** Dataset content follows **

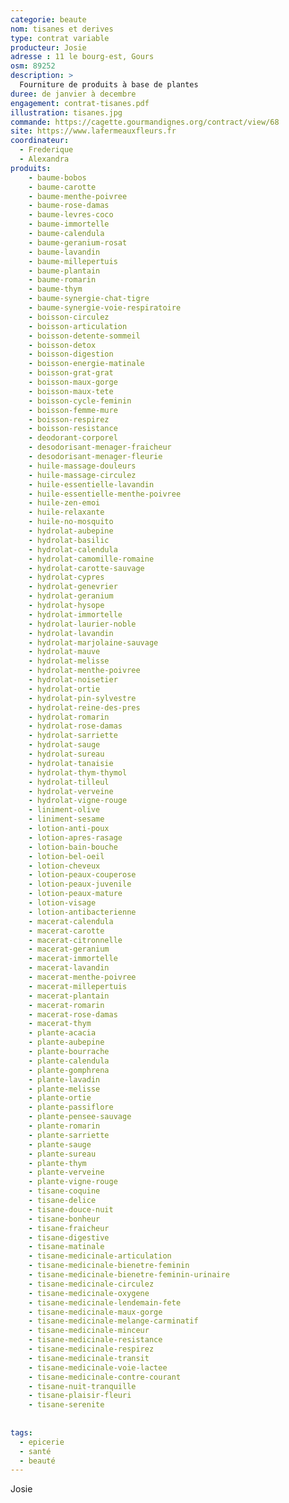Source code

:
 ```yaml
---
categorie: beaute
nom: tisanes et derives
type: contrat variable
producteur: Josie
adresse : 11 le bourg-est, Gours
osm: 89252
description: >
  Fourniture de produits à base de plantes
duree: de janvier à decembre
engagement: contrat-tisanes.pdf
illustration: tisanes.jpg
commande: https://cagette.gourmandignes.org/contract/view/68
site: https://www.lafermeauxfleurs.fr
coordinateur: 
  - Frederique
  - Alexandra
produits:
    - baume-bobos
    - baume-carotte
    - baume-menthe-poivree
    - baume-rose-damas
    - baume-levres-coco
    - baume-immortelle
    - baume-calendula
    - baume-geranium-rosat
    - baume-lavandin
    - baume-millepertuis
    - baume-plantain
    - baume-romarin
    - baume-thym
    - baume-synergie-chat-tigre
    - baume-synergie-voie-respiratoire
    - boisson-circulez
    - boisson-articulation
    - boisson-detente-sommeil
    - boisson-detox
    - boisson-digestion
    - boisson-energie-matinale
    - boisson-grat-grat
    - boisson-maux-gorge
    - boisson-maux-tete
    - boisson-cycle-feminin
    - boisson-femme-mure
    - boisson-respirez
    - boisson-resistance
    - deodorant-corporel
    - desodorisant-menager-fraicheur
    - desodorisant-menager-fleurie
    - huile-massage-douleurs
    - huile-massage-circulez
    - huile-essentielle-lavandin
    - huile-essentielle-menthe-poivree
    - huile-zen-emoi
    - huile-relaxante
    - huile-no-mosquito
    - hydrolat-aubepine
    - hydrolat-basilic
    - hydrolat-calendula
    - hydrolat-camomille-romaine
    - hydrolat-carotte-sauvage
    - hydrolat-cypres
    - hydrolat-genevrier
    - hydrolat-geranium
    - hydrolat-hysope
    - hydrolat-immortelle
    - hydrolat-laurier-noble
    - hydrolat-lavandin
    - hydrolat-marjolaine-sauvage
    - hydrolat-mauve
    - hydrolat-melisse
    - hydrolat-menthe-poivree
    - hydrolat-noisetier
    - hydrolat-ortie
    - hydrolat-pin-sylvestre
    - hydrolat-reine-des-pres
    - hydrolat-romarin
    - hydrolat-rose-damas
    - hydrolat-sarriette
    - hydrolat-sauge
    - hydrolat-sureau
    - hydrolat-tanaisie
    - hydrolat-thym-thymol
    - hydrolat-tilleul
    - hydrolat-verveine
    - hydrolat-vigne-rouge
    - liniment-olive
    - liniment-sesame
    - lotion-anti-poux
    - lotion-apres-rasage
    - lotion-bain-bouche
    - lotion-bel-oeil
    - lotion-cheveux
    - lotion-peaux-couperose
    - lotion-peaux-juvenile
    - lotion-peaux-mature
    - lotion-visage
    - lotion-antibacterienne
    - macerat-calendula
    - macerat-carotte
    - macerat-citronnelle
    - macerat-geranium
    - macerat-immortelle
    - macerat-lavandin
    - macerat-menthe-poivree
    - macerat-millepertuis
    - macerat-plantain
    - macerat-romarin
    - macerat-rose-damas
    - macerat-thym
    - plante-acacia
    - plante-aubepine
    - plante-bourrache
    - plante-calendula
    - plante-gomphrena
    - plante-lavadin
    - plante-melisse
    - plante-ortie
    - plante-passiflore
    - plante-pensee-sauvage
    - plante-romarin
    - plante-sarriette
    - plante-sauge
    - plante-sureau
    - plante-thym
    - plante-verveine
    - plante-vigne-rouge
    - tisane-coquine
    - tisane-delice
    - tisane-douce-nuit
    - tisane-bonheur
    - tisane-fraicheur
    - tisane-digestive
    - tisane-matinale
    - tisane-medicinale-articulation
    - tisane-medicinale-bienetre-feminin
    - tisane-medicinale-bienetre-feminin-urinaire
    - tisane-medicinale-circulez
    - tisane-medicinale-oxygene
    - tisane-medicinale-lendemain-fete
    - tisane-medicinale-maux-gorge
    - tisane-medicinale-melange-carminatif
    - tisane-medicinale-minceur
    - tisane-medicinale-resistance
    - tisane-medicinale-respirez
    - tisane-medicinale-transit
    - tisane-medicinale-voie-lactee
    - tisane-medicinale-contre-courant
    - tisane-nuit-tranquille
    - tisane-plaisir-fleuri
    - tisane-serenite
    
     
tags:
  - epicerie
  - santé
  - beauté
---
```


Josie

** End of Dataset content **

__Problem to work on__:
Scan the material above for lines holding "articulation" and copy each of them.

__Task output__:
    - boisson-articulation
    - tisane-medicinale-articulation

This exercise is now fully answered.